:: Input

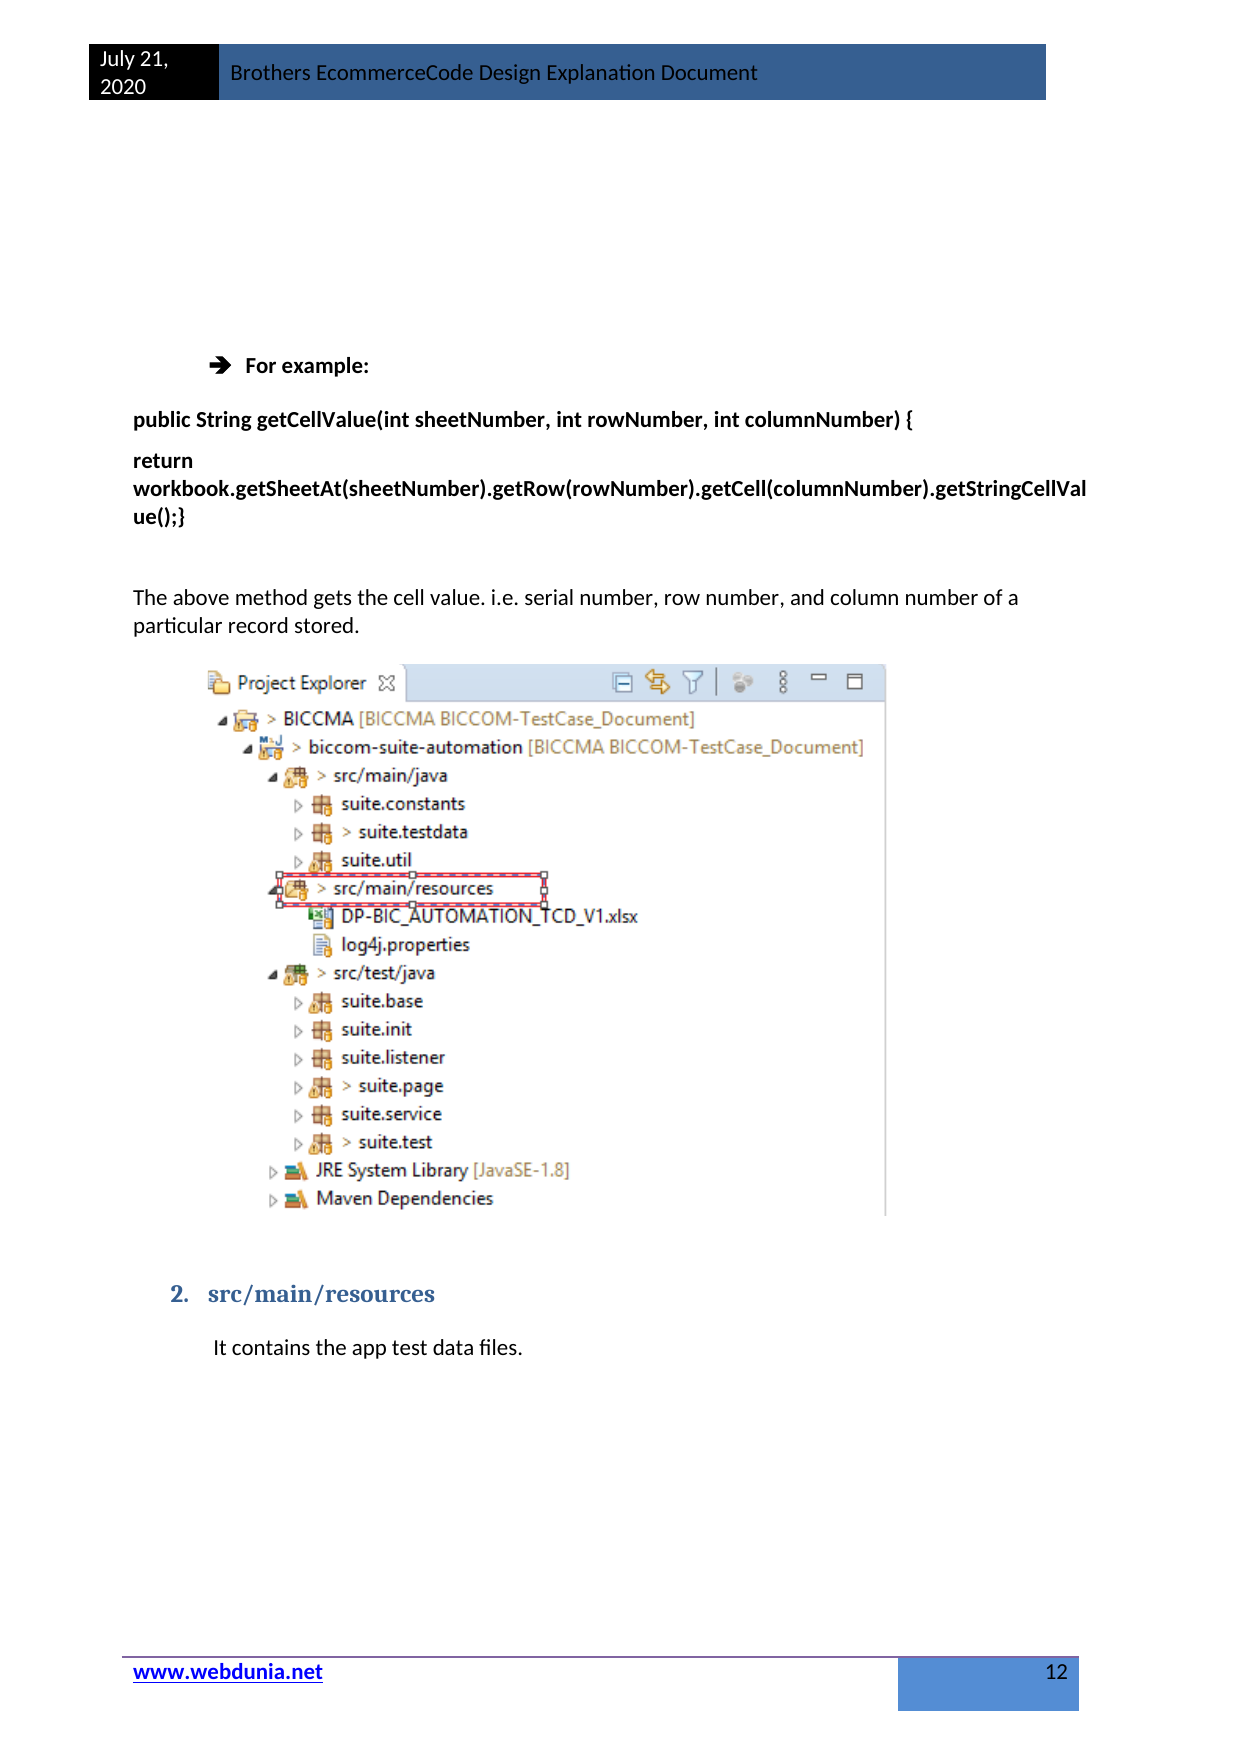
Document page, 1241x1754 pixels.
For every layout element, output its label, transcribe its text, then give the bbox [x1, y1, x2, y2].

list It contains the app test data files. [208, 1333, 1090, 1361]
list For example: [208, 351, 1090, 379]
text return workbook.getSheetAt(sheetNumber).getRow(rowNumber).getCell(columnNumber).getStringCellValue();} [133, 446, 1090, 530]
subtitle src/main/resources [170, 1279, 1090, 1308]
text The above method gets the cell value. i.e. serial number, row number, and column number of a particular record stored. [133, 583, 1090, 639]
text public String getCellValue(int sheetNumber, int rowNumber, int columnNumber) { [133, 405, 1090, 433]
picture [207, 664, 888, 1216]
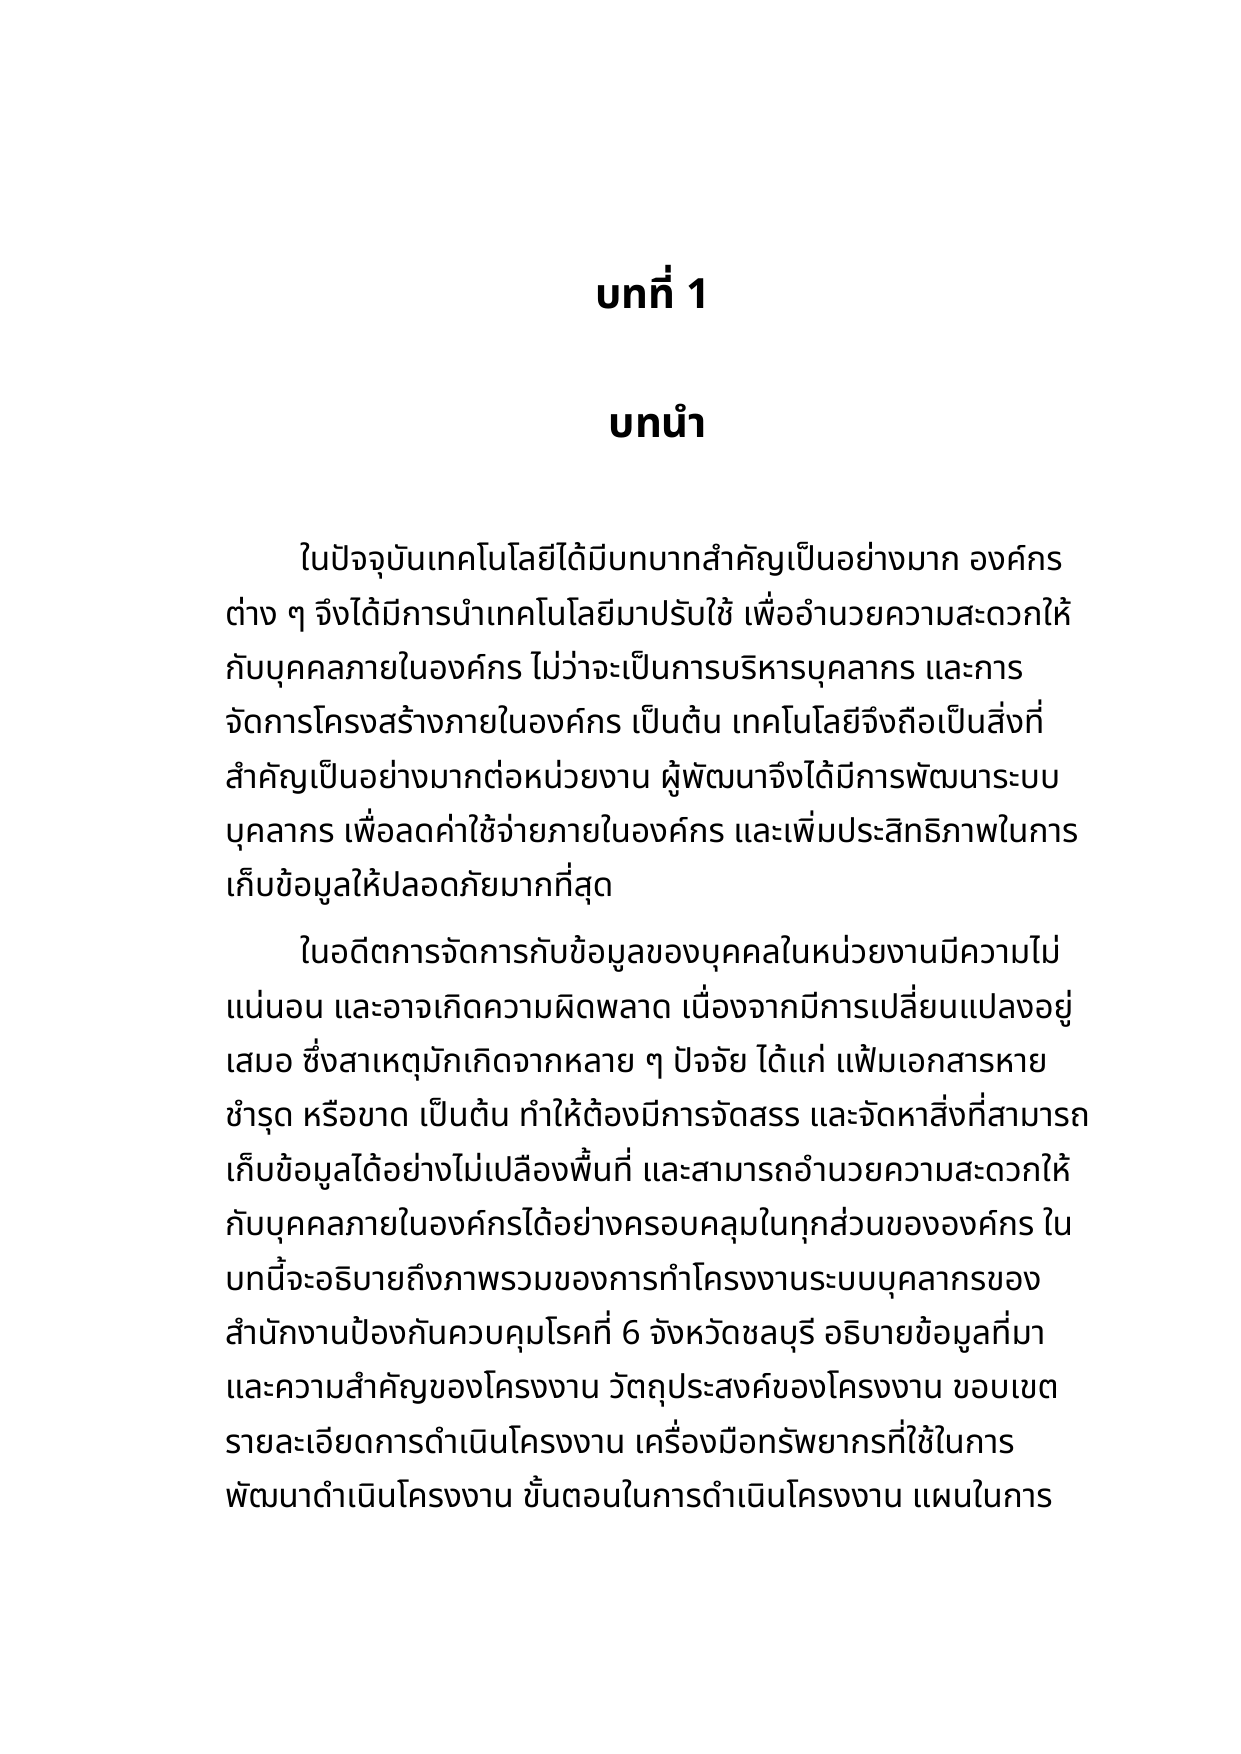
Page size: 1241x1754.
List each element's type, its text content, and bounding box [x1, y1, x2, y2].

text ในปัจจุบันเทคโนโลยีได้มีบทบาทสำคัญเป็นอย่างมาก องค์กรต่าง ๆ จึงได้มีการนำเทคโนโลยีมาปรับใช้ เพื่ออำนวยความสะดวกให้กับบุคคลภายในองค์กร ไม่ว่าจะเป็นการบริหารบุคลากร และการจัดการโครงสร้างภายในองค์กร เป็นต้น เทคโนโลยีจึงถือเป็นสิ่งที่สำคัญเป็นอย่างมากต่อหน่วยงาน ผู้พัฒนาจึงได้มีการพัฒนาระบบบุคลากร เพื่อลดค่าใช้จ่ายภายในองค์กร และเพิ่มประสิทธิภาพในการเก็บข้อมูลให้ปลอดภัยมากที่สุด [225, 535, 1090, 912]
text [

::::

- About this task:
Could you retype every line above exactly as it appears, skipping the pictures?

- Response to this task:
Document page, 1241x1754 pixels.
For every layout element, output its label, transcribe its text, then give the bbox [x1, y1, x2, y2].

list It contains the app test data files. [208, 1333, 1090, 1361]
list For example: [208, 351, 1090, 379]
text return workbook.getSheetAt(sheetNumber).getRow(rowNumber).getCell(columnNumber).getStringCellValue();} [133, 446, 1090, 530]
subtitle src/main/resources [170, 1279, 1090, 1308]
text The above method gets the cell value. i.e. serial number, row number, and column number of a particular record stored. [133, 583, 1090, 639]
text public String getCellValue(int sheetNumber, int rowNumber, int columnNumber) { [133, 405, 1090, 433]
picture [207, 664, 888, 1216]
Page size: 1241x1754.
List each element's type, its text content, and bounding box [x1, y1, x2, y2].

text ในปัจจุบันเทคโนโลยีได้มีบทบาทสำคัญเป็นอย่างมาก องค์กรต่าง ๆ จึงได้มีการนำเทคโนโลยีมาปรับใช้ เพื่ออำนวยความสะดวกให้กับบุคคลภายในองค์กร ไม่ว่าจะเป็นการบริหารบุคลากร และการจัดการโครงสร้างภายในองค์กร เป็นต้น เทคโนโลยีจึงถือเป็นสิ่งที่สำคัญเป็นอย่างมากต่อหน่วยงาน ผู้พัฒนาจึงได้มีการพัฒนาระบบบุคลากร เพื่อลดค่าใช้จ่ายภายในองค์กร และเพิ่มประสิทธิภาพในการเก็บข้อมูลให้ปลอดภัยมากที่สุด [225, 535, 1090, 912]
text [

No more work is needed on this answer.